## Görevler
a: Kelimelerle pazarlık üzerine yazıdaki “Sıkı bir pazarlığa tutuşmuşum gibi hissediyorum kendimi.” cümlesini İngilizceye çevirin.
b: Kelimelerle pazarlık üzerine yazıyı kaldığı yerden alıp sürdürün.

## Alıntı
_ _ _ _

ONUNCU KÖY YOK
Şu bilgisayarın başına ne zaman otursam…
Sıkı bir pazarlığa tutuşmuşum gibi hissediyorum kendimi.
Zamanın ve hayatın her konusunda, kolumu kırarcasına sallıyor kelimeler.
Zorluyor.
Bazen vazgeçecek oluyorum, derken…
Pazarlığın daha başında kazancını elime tutuşturuyor o sevimsiz gülüşüyle.
Soracağım ama fırsatın bir tarafını da kendi tarafına çekmiş.
Ekonomi diyecek oluyorum,”sen ekonomist değilsin, “diyor hemen.
Açlık sınırı ta şuralara gelmiş, altmış bini bulmuş demeye kalmadan, ”yoksulluk sınırını da ekleme hemen” diye geçiştiriyor.
Sağdaki ile soldaki normalin sınırında bile değilken kafam gelecek kaygısında çırpınan genç neslin bakışlarında kaybolup gidiyor.
Eğitime söylenecek çok kelime varken, kolum kopacak gibi; sallayıp duruyor.
Sağlık iyice arapsaçına dönmüş cümlesini kurmamı hiç istemiyor.
Efendim, maç sonrasında işaret yapmış futbolcunun biri, Atatürk’ün vecizesini ne zaman unuttuk acaba dememe, ”sen anlamazsın,”diye cevabı yapıştırıyor.
Amasız, fakatsız…
Maaşlar, işsizler, asgari ücret …
Söylesene, hangisine nasıl çözüm bulunacak buna cevabın var mı diye soramıyorum korkudan.

_ _ _ _

## Kayıt Listesi
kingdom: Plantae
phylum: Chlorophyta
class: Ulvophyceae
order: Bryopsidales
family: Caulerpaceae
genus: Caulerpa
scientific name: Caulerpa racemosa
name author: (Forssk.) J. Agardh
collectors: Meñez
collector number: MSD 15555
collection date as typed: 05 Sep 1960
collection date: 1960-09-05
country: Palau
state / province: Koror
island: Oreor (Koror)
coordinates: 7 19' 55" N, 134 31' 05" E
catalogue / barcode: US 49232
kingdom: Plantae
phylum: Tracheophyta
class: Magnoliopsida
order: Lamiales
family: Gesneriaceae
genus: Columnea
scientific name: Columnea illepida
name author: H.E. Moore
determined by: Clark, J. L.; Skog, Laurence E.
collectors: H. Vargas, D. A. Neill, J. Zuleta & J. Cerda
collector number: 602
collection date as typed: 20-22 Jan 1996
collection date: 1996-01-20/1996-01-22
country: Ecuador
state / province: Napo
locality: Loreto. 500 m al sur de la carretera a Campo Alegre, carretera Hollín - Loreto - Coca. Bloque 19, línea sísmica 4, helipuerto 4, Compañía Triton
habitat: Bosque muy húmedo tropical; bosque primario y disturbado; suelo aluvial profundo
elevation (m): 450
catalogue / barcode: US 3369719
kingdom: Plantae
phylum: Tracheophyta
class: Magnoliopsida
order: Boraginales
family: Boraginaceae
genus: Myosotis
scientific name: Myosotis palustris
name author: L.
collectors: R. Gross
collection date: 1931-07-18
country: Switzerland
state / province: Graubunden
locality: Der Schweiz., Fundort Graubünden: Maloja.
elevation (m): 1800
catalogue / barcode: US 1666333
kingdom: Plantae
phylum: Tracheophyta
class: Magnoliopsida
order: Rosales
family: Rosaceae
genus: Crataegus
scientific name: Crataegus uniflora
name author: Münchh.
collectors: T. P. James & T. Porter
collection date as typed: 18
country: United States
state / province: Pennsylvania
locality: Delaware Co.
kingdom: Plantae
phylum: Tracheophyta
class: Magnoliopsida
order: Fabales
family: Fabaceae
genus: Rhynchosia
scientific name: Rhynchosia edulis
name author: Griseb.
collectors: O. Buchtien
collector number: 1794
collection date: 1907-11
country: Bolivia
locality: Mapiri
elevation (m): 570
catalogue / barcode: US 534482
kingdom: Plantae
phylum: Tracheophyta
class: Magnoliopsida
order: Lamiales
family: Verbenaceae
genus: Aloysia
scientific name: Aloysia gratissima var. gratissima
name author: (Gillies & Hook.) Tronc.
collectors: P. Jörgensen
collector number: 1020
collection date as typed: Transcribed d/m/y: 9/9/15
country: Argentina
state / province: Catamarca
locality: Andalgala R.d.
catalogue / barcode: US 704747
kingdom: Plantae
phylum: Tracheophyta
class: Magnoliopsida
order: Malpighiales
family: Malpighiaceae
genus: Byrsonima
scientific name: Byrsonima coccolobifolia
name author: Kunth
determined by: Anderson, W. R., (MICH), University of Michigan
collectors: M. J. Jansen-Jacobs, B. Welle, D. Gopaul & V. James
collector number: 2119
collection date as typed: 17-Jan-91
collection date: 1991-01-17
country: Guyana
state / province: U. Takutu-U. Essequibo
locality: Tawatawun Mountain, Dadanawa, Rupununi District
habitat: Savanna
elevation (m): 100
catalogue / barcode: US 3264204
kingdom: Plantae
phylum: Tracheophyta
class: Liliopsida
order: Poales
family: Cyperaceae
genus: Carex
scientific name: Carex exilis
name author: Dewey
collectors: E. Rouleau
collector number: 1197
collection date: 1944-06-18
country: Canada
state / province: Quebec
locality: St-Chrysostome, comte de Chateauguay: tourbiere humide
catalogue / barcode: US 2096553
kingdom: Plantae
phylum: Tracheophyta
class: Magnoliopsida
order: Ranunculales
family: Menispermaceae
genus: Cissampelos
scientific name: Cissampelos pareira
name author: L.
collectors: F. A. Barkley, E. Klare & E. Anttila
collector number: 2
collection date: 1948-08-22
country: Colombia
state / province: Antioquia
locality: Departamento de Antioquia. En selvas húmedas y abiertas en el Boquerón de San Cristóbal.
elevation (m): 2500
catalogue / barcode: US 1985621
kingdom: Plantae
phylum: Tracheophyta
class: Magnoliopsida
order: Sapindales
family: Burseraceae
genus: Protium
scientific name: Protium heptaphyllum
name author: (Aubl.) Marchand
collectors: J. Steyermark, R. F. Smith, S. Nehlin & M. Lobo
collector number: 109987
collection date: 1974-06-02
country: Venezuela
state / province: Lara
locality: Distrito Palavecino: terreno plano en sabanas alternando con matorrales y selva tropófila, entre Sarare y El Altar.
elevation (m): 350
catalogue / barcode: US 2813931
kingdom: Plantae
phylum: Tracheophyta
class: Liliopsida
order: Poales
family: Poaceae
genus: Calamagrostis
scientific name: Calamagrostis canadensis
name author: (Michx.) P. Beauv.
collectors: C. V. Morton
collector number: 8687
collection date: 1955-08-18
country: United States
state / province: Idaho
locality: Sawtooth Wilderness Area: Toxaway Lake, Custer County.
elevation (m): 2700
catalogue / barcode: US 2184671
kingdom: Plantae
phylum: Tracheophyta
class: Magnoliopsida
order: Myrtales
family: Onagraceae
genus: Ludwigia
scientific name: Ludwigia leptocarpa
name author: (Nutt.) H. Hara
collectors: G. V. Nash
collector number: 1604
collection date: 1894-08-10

_ _ _ _

## Görevlerin Yanıtları
a: I feel as though I have gotten caught up in some hard bargaining.

b:
Korkudan tabi, neden olacak?
Düşünsenize;
Akıl almasa da, dalga da geçilse sorgulamak çalışan beynin işi. Söyleyecek birşeyler, konuşacak ve anlatacak derdini.
Gördüklerini doğru yorumlayacak.
Herkesin hakkı olanı kendine de hak olduğunu bağıra çağıra anlatacak.
Pazara filesini doldurmuş olduğu günleri hatırlayıp,”neden”diye soracak.
Yüküm iyice ağırlaştı, insaf isterim dese…
Kolu koparacak şu basit ama yakıcı pazarlıkta.
Pazarlık pazarlıktan çıkıp elinde ne var ne yok istediğini alacak, geriye hiçbir şey bırakmayacak.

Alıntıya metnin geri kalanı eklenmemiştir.